Théophile Kouamouo et Saint-Clavier Oula

L'impact des médias citoyens en ligne est devenu assez évident pour que les régimes autoritaires africains aient pris d'importantes mesures pour accroître la censure des médias numériques. Des blogueurs et journalistes ivoiriens ont été arrêtés en juillet pour avoir publié des documents sur la corruption dans les filières du cacao et du café. Depuis que la crise politique ivoirienne a éclaté en décembre, de nombreux blogueurs et usagers de Twitter ont suspendu leurs activités en ligne et ne publient plus d'entrées sur la situation à cause de menaces personnelles.

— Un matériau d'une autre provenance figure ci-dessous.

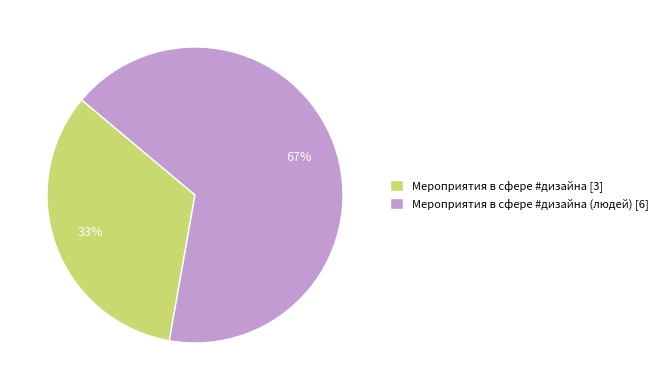

Do Мероприятия в сфере #дизайна (людей) [6] and Мероприятия в сфере #дизайна [3] together represent more than half of the pie?

Yes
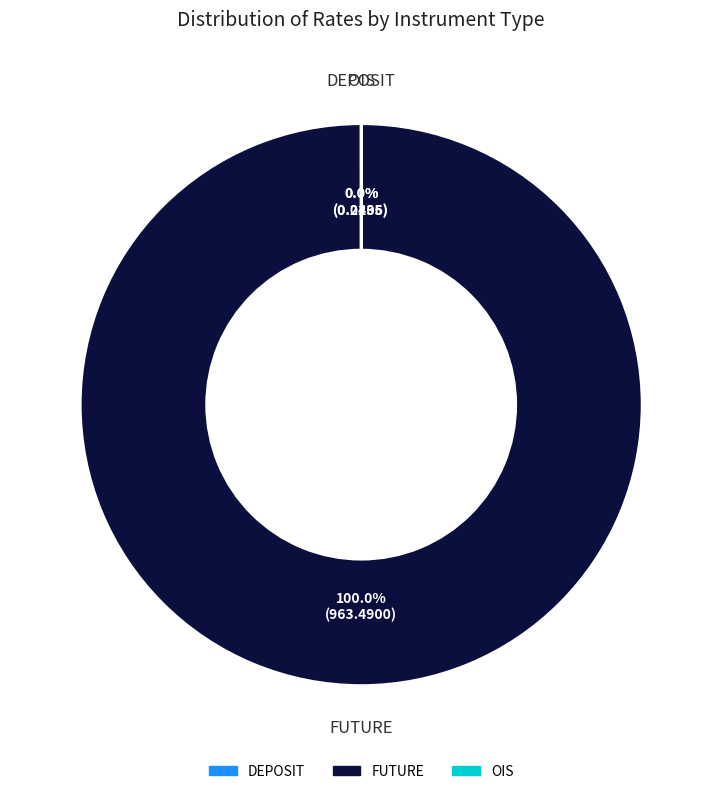

Is there any slice that represents more than half of the pie?

Yes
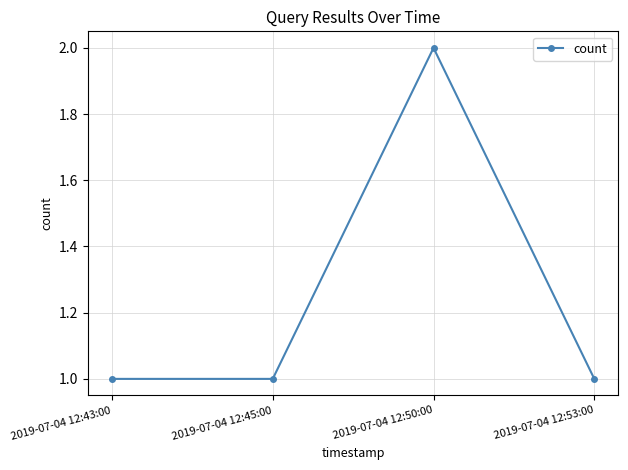

What is the minimum value shown in the chart?

1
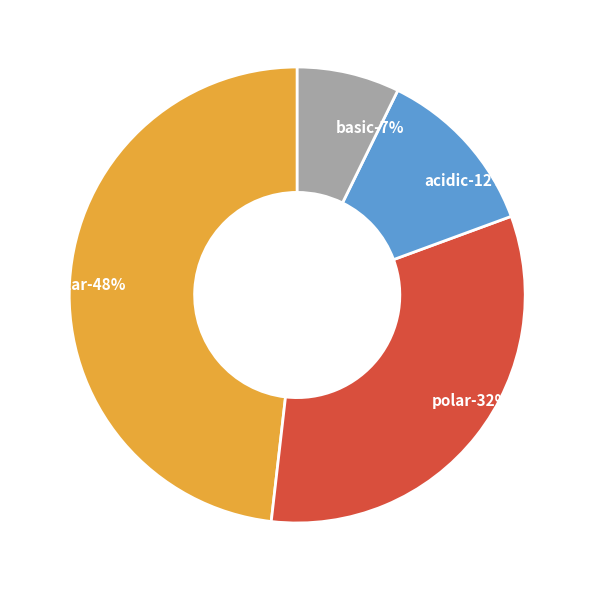

Is the sum of non_polar and basic greater than half?

Yes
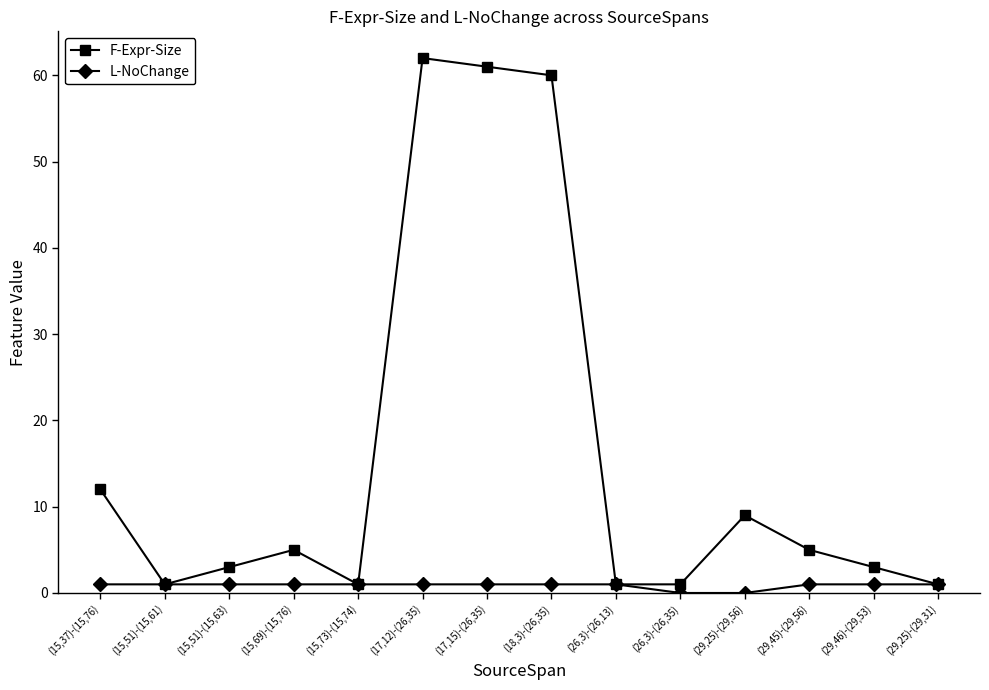

What is the sum of all L-NoChange values?

12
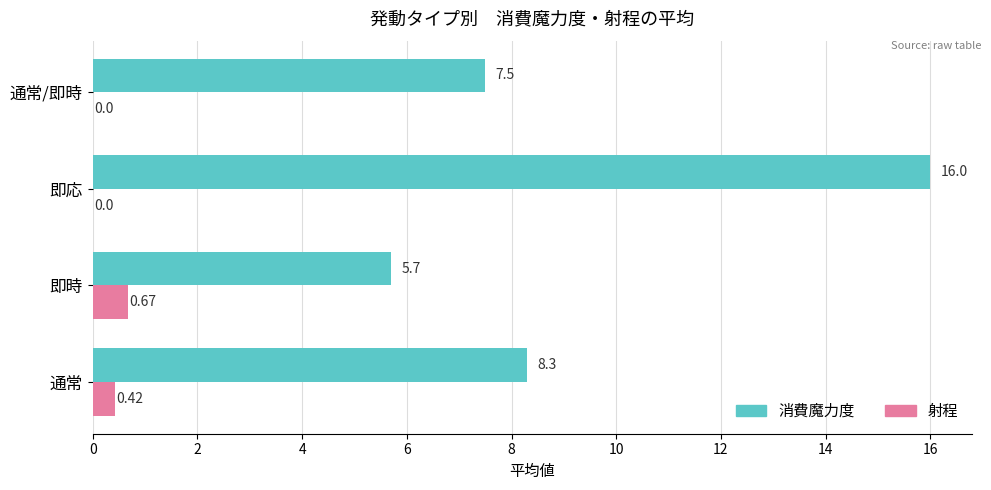

What is the sum of the 消費魔力度 values at 通常/即時 and 即応?

23.5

A Madagascar, une flopée de journalistes et d'opposants ont été arrêtés pour de supposées menaces à la sécurité nationale et l'expression en ligne de leur contestation. Des mesures pour un contrôle renforcé du contenu en ligne sont également prises, illustrées par un projet selon lequel tous les contenus numériques malgaches devront être gérés par un unique fournisseur d'accès privé.

Reste à savoir si les leçons des épreuves électorales de cette année dans certains pays d'Afrique seront retenues par leurs voisins. Le Sénégal et le Cameroun entre autres connaîtront d'importantes échéances électorales en 2011. Les blogueurs camerounais ne débordent pas d'optimisme sur les prochaines élections [en anglais]. Quant au Sénégal, les médias citoyens locaux se font déjà entendre sur le népotisme et la corruption [en anglais] qu'ils perçoivent dans le régime actuel.

Ce serait rafraîchissant si en 2011 la série de résultats électoraux douteux et de violences consécutives pouvait être stoppée pour changer. Les dirigeants africains doivent bien ça à leurs populations endurantes.